動く解剖学と医学

 ヘーゲルの『精神の現象学』の頭蓋論からあたらしい解剖学をかんがえようとしているが、隔靴掻痒のドイツ語の文献をあたらなくてはならない。緊急医療の現場では0.5秒で判断しなければならないので「見た目で患者の人相を判断する」ことが必要なためヘーゲルの頭蓋論でとりあつかわれている人体解剖学をひもといてみたが、当時の古典的な解剖術が現代の医療に導入できるか否かはかなり難しいと注釈をひもといて痛感している。
 とくに器械体操やバレエの世界では骨格の問題がほかの身体活動とくらべると格段に重用になってくる。器械体操の場合ここは叔父の専門領域になってしまうので他言することはできないが叔父曰く
「怪我はおきるまえに兆候がある」そうである。
私は陸上競技をやっていた経験があり、練習中の怪我はランニング中にバレーボール部のバレーをよけた瞬間に走っていた石段からずりおちて足首をひねったり、中距離なのにたまには走り高跳びに出てみようと意気込んで走り高跳びの練習にあけくれていたら、飛び方がまったくわからずに上方向に跳躍することなくバーの前に<流れ>てしまって腰骨にバーの赤黒の印が刻印されるまで練習したので腰をいためた程度である。
 試合中では中距離では怪我をしたことはない。1500mは平和主義者の競技で800mは荒くれ者の競技である。3000m以降は鍛錬と根性の世界になってしまうので思想の組み分けが困難になる。マラソンランナーは策士が勝つか、運命の月桂冠をもらったものが最初のゴールテープをきるのかまったくわからない。

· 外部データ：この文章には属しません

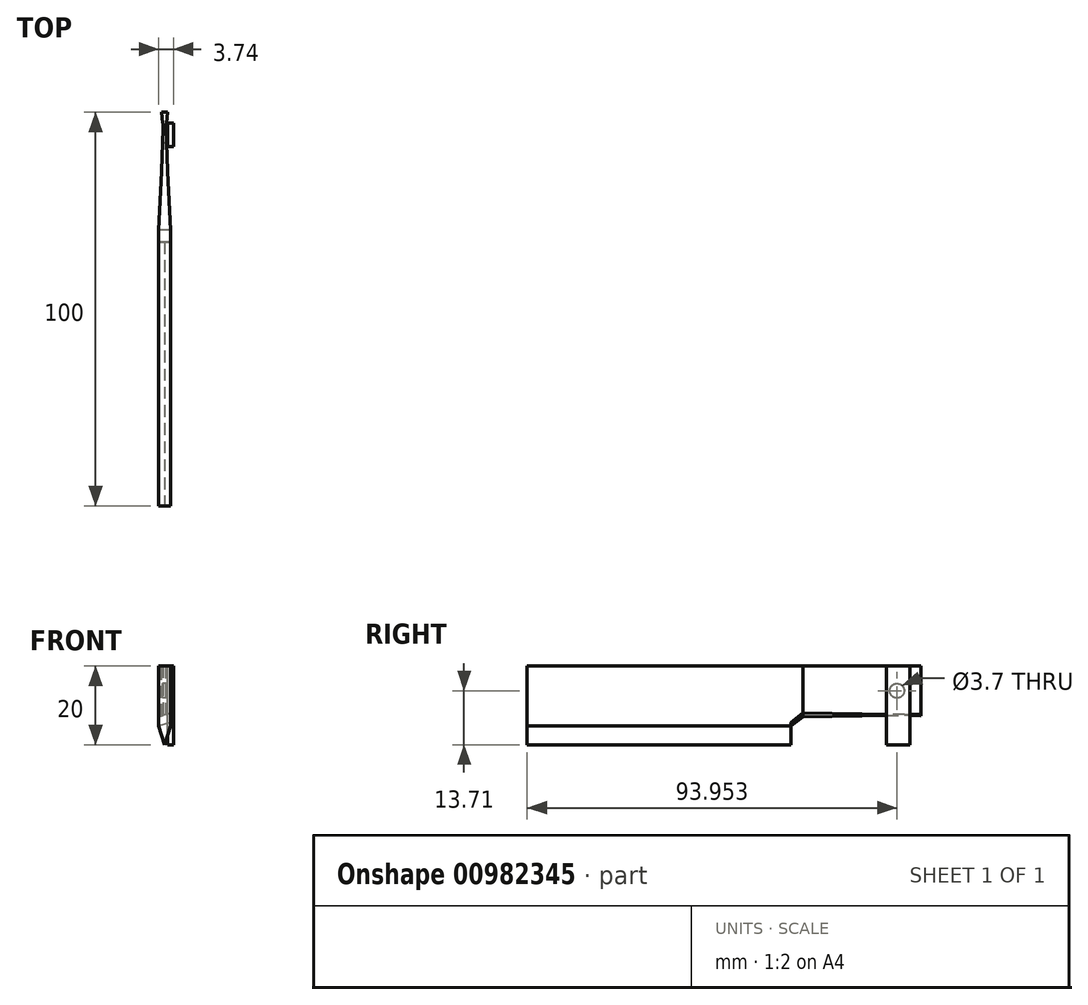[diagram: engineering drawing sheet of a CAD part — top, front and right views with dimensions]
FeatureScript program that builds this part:
annotation { "Feature Type Name" : "Feature", "Feature Type Description" : "" }
export const myFeature = defineFeature(function(context is Context, id is Id, definition is map)
    precondition{}
    {
        {
            var Q0;
            Q0=qCreatedBy(makeId("Top.planeOp"),FACE);
            var sketch = newSketch(context, id + "F0", { "sketchPlane" : qUnion([Q0])});
            skLineSegment(sketch, "E0.bottom", {"start": v(-1.5, 50) * mm, "end": v(1.5, 50) * mm});
            skLineSegment(sketch, "E0.top", {"start": v(-1.5, -50) * mm, "end": v(1.5, -50) * mm});
            skLineSegment(sketch, "E0.left", {"start": v(-1.5, 50) * mm, "end": v(-1.5, -50) * mm});
            skLineSegment(sketch, "E0.right", {"start": v(1.5, 50) * mm, "end": v(1.5, -50) * mm});
            skSolve(sketch);
        }
        {
            var Q0;
            Q0=makeQuery(id+"F0.imprint","IMPRINT",FACE,{"disambiguationData":[TD([[makeQuery(id+"F0.imprint","IMPRINT",EDGE,{"derivedFrom":sQuery(id+"F0.wireOp",EDGE,"E0.bottom")}),-1.0]])]});
            extrude(context, id + "F1", {"entities" : qUnion([Q0]), "depth" : 20 * mm, "offsetDistance" : 25 * mm});
        }
        {
            var Q0;
            Q0=makeQuery(id+"F1.opExtrude","SWEPT_FACE",FACE,{"disambiguationData":[OSD([sQuery(id+"F0.wireOp",EDGE,"E0.top")])]});
            var sketch = newSketch(context, id + "F2", { "sketchPlane" : qUnion([Q0])});
            skLineSegment(sketch, "E1", {"start": v(0, 0) * mm, "end": v(-1.5, 4.77) * mm});
            skLineSegment(sketch, "E2", {"start": v(0, 0) * mm, "end": v(1.5, 4.77) * mm});
            skLineSegment(sketch, "E3", {"start": v(-1.5, 4.77) * mm, "end": v(-2.5, 4.77) * mm});
            skLineSegment(sketch, "E4", {"start": v(-2.5, 4.77) * mm, "end": v(-2.5, 0) * mm});
            skLineSegment(sketch, "E5", {"start": v(-2.5, 0) * mm, "end": v(0, 0) * mm});
            skLineSegment(sketch, "E6", {"start": v(2.5, 0) * mm, "end": v(2.5, 4.77) * mm});
            skLineSegment(sketch, "E7", {"start": v(2.5, 4.77) * mm, "end": v(1.5, 4.77) * mm});
            skLineSegment(sketch, "E8", {"start": v(0, 0) * mm, "end": v(2.5, 0) * mm});
            skSolve(sketch);
        }
        {
            var Q0;
            {var subQ0=sQuery(id+"F2.wireOp",EDGE,"E3");Q0=makeQuery(id+"F2.imprint","IMPRINT",FACE,{"disambiguationData":[TD([[makeQuery(id+"F2.imprint","IMPRINT",EDGE,{"derivedFrom":subQ0}),1.0]])]});}
            var Q1;
            {var subQ0=sQuery(id+"F2.wireOp",EDGE,"E1");Q1=makeQuery(id+"F2.imprint","IMPRINT",FACE,{"disambiguationData":[TD([[makeQuery(id+"F2.imprint","IMPRINT",EDGE,{"derivedFrom":subQ0}),1.0]])]});}
            var Q2;
            {var subQ0=sQuery(id+"F2.wireOp",EDGE,"E2");Q2=makeQuery(id+"F2.imprint","IMPRINT",FACE,{"disambiguationData":[TD([[makeQuery(id+"F2.imprint","IMPRINT",EDGE,{"derivedFrom":subQ0}),-1.0]])]});}
            var Q3;
            {var subQ0=sQuery(id+"F2.wireOp",EDGE,"E6");Q3=makeQuery(id+"F2.imprint","IMPRINT",FACE,{"disambiguationData":[TD([[makeQuery(id+"F2.imprint","IMPRINT",EDGE,{"derivedFrom":subQ0}),1.0]])]});}
            extrude(context, id + "F3", {"entities" : qUnion([Q0, Q1, Q2, Q3]), "operationType" : NewBodyOperationType.REMOVE, "endBound" : BoundingType.THROUGH_ALL, "oppositeDirection" : true, "depth" : 25 * mm, "offsetDistance" : 25 * mm});
        }
        {
            var Q0;
            Q0=makeQuery(id+"F1.opExtrude","CAP_FACE",FACE,{"disambiguationData":[OSD([sQuery(id+"F0.wireOp",EDGE,"E0.bottom"),sQuery(id+"F0.wireOp",EDGE,"E0.top"),sQuery(id+"F0.wireOp",EDGE,"E0.left"),sQuery(id+"F0.wireOp",EDGE,"E0.right")])],"isStart":false});
            var sketch = newSketch(context, id + "F4", { "sketchPlane" : qUnion([Q0])});
            skLineSegment(sketch, "E9", {"start": v(-1.5, 20) * mm, "end": v(-1.62, 20) * mm});
            skLineSegment(sketch, "E10", {"start": v(-1.62, 20) * mm, "end": v(-1.62, 50) * mm});
            skLineSegment(sketch, "E11", {"start": v(1.62, 50) * mm, "end": v(1.62, 20) * mm});
            skLineSegment(sketch, "E12", {"start": v(1.62, 20) * mm, "end": v(1.5, 20) * mm});
            skLineSegment(sketch, "E13", {"start": v(0.75, 50) * mm, "end": v(1.62, 50) * mm});
            skLineSegment(sketch, "E14", {"start": v(-1.62, 50) * mm, "end": v(-0.75, 50) * mm});
            skLineSegment(sketch, "E15", {"start": v(0, 35) * mm, "end": v(-1.5, 35) * mm, "construction": true});
            skLineSegment(sketch, "E16", {"start": v(0, 35) * mm, "end": v(1.5, 35) * mm, "construction": true});
            skLineSegment(sketch, "E17", {"start": v(-1.5, 20) * mm, "end": v(-0.75, 35) * mm});
            skLineSegment(sketch, "E18", {"start": v(-1.5, 46.6) * mm, "end": v(1.5, 46.6) * mm, "construction": true});
            skLineSegment(sketch, "E19", {"start": v(-0.75, 35) * mm, "end": v(-0.38, 46.6) * mm});
            skLineSegment(sketch, "E20", {"start": v(-0.38, 46.6) * mm, "end": v(-0.75, 50) * mm});
            skLineSegment(sketch, "E21", {"start": v(0.38, 46.6) * mm, "end": v(0.75, 35) * mm});
            skLineSegment(sketch, "E22", {"start": v(0.75, 35) * mm, "end": v(1.5, 20) * mm});
            skLineSegment(sketch, "E23", {"start": v(0.38, 46.6) * mm, "end": v(0.75, 50) * mm});
            skSolve(sketch);
        }
        {
            var Q0;
            Q0 = qSketchRegion(id + "F4", true);
            extrude(context, id + "F5", {"entities" : qUnion([Q0]), "operationType" : NewBodyOperationType.REMOVE, "endBound" : BoundingType.THROUGH_ALL, "oppositeDirection" : true, "depth" : 25 * mm, "offsetDistance" : 25 * mm});
        }
        {
            var Q0;
            Q0=makeQuery(id+"F3.boolean.opBoolean","COPY",FACE,{"derivedFrom":makeQuery(id+"F3.opExtrude","SWEPT_FACE",FACE,{"disambiguationData":[OSD([sQuery(id+"F2.wireOp",EDGE,"E1")])]})});
            var sketch = newSketch(context, id + "F6", { "sketchPlane" : qUnion([Q0])});
            skLineSegment(sketch, "E24", {"start": v(-50.6, 7.22) * mm, "end": v(-20, 7.22) * mm});
            skLineSegment(sketch, "E25", {"start": v(-20, 7.22) * mm, "end": v(-17, 5) * mm});
            skLineSegment(sketch, "E26", {"start": v(-17, 5) * mm, "end": v(-17, -0.63) * mm});
            skLineSegment(sketch, "E27", {"start": v(-17, -0.63) * mm, "end": v(-50.6, -0.63) * mm});
            skLineSegment(sketch, "E28", {"start": v(-50.6, -0.63) * mm, "end": v(-50.6, 7.22) * mm});
            skSolve(sketch);
        }
        {
            var Q0;
            Q0 = qSketchRegion(id + "F6", true);
            extrude(context, id + "F7", {"entities" : qUnion([Q0]), "operationType" : NewBodyOperationType.REMOVE, "endBound" : BoundingType.THROUGH_ALL, "oppositeDirection" : true, "depth" : 25 * mm, "offsetDistance" : 25 * mm});
        }
        {
            var Q0;
            Q0=makeQuery(id+"F5.boolean.opBoolean","COPY",EDGE,{"derivedFrom":makeQuery(id+"F5.opExtrude","SWEPT_EDGE",EDGE,{"disambiguationData":[OSD([sQuery(id+"F4.wireOp",EDGE,"E17"),sQuery(id+"F4.wireOp",EDGE,"E19")])]})});
            var Q1;
            Q1=makeQuery(id+"F5.boolean.opBoolean","COPY",EDGE,{"derivedFrom":makeQuery(id+"F5.opExtrude","SWEPT_EDGE",EDGE,{"disambiguationData":[OSD([sQuery(id+"F4.wireOp",EDGE,"E21"),sQuery(id+"F4.wireOp",EDGE,"E22")])]})});
            var Q2;
            Q2=makeQuery(id+"F5.boolean.opBoolean","COPY",EDGE,{"derivedFrom":makeQuery(id+"F5.opExtrude","SWEPT_EDGE",EDGE,{"disambiguationData":[OSD([sQuery(id+"F4.wireOp",EDGE,"E21"),sQuery(id+"F4.wireOp",EDGE,"E23")])]})});
            var Q3;
            Q3=makeQuery(id+"F5.boolean.opBoolean","COPY",EDGE,{"derivedFrom":makeQuery(id+"F5.opExtrude","SWEPT_EDGE",EDGE,{"disambiguationData":[OSD([sQuery(id+"F4.wireOp",EDGE,"E19"),sQuery(id+"F4.wireOp",EDGE,"E20")])]})});
            fillet(context, id + "F8", {"entities" : qUnion([Q0, Q1, Q2, Q3]), "radius" : 10 * mm, "tangentPropagation" : true, "allowEdgeOverflow" : false});
        }
        {
            var Q0;
            Q0=makeQuery(id+"F5.boolean.opBoolean","COPY",FACE,{"derivedFrom":makeQuery(id+"F5.opExtrude","SWEPT_FACE",FACE,{"disambiguationData":[OSD([sQuery(id+"F4.wireOp",EDGE,"E19")])]})});
            var sketch = newSketch(context, id + "F9", { "sketchPlane" : qUnion([Q0])});
            skLineSegment(sketch, "E29", {"start": v(-43.93, 20) * mm, "end": v(-43.93, 7.42) * mm, "construction": true});
            skCircle(sketch, "E30", {"center": v(-43.93, 13.71) * mm, "radius": 1.85 * mm});
            skSolve(sketch);
        }
        {
            var Q0;
            Q0=makeQuery(id+"F9.imprint","IMPRINT",FACE,{"disambiguationData":[TD([[makeQuery(id+"F9.imprint","IMPRINT",EDGE,{"derivedFrom":sQuery(id+"F9.wireOp",EDGE,"E30")}),1.0]])]});
            var Q1;
            Q1=sQuery(id+"F9.wireOp",EDGE,"E30");
            extrude(context, id + "F10", {"entities" : qUnion([Q0]), "operationType" : NewBodyOperationType.REMOVE, "surfaceEntities" : qUnion([Q1]), "endBound" : BoundingType.THROUGH_ALL, "oppositeDirection" : true, "depth" : 25 * mm, "offsetDistance" : 25 * mm});
        }
        {
            var Q0;
            Q0=makeQuery(id+"F1.opExtrude","CAP_FACE",FACE,{"disambiguationData":[OSD([sQuery(id+"F0.wireOp",EDGE,"E0.bottom"),sQuery(id+"F0.wireOp",EDGE,"E0.top"),sQuery(id+"F0.wireOp",EDGE,"E0.left"),sQuery(id+"F0.wireOp",EDGE,"E0.right")])],"isStart":false});
            var sketch = newSketch(context, id + "F11", { "sketchPlane" : qUnion([Q0])});
            skLineSegment(sketch, "E31.bottom", {"start": v(0.74, 47.3) * mm, "end": v(2.24, 47.3) * mm, "construction": true});
            skLineSegment(sketch, "E31.top", {"start": v(0.74, 41.27) * mm, "end": v(2.24, 41.27) * mm});
            skLineSegment(sketch, "E32.bottom", {"start": v(0.74, 47.3) * mm, "end": v(2.24, 47.3) * mm});
            skLineSegment(sketch, "E32.top", {"start": v(0.74, 41.27) * mm, "end": v(2.24, 41.27) * mm, "construction": true});
            skLineSegment(sketch, "E33", {"start": v(0.74, 47.3) * mm, "end": v(0.74, 41.27) * mm});
            skLineSegment(sketch, "E34", {"start": v(2.24, 47.3) * mm, "end": v(2.24, 41.27) * mm});
            skSolve(sketch);
        }
        {
            var Q0;
            Q0=makeQuery(id+"F11.imprint","IMPRINT",FACE,{"disambiguationData":[TD([[makeQuery(id+"F11.imprint","IMPRINT",EDGE,{"derivedFrom":sQuery(id+"F11.wireOp",EDGE,"E31.top")}),1.0]])]});
            extrude(context, id + "F12", {"entities" : qUnion([Q0]), "oppositeDirection" : true, "depth" : 20 * mm, "offsetDistance" : 25 * mm});
        }
        {
            var Q0;
            Q0=sQuery(id+"F9.wireOp",EDGE,"E30");
            extrude(context, id + "F13", {"bodyType" : ToolBodyType.SURFACE, "surfaceEntities" : qUnion([Q0]), "oppositeDirection" : true, "depth" : 4 * mm, "offsetDistance" : 25 * mm});
        }
    });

 しかし、一般的に中距離と長距離をおこなっている競技者はのんびりやで話をしても
「朝はしって寝てたべておきてはしって昼たべてはしって寝ておきてはしって夕飯たべてはしってねます」
というライフ・サイクルとなっているのでシンプルである。
そのために故障は複雑骨折よりも疲労骨折の危険が高い。
息抜きのバスケットボールやサッカーは欠かすことはできない。
私はまったくの球技音痴だったので三人の親友の運動神経についていくことができなかった。
スタミナだけはあったので
バスケットボールではボールをおいかけてボールにさわることなく終わる。
運がいいと敵のボールをカットすることができた。
なれるとなんとか味方にパスをすることができた。
サッカーではボールの行き先が仏様にもわからずオウンゴールをきめるのでいっしょにいた中学時代のサッカー部のキーパーの友人に
「てめ〜やる気あんのかよ!」と怒鳴られた。
高校時代には強豪校のエースからボールをカットできたのが一番うれしい思い出である。<わざと>ボールをくれたという場合も否定することはできない。そのエースは掃除の時間にサッカーボールを<わざと>私のおでこにシュートしてあてることができるほどのわざをもっていたのだから、しかし真理は永遠に闇の中である。
バレーボールではアンダーハンドレシーブでボールを打っても必ずネットにあたるので
見方に白い眼でにらまれる。ポジションはもちろん後ろでリベロはまったくボールにふれることができなかった。
球技のなかでも一番呪っている種目である。
 叔父は現在陸上競技の顧問である。中長距離は例外なく変人が多いので思想統制に日々おわれているはずである。私もまた例外ではなかった。渡された練習メニューの2倍やってしまい身体をこわしてしまい永遠に陸上界から眼をそむけることにした。
「おまえは適当でいい」
という指示をまもれなかったためである。
<やらなさすぎる>と<やり過ぎ>の中庸をたもつのは熟練のきわみである。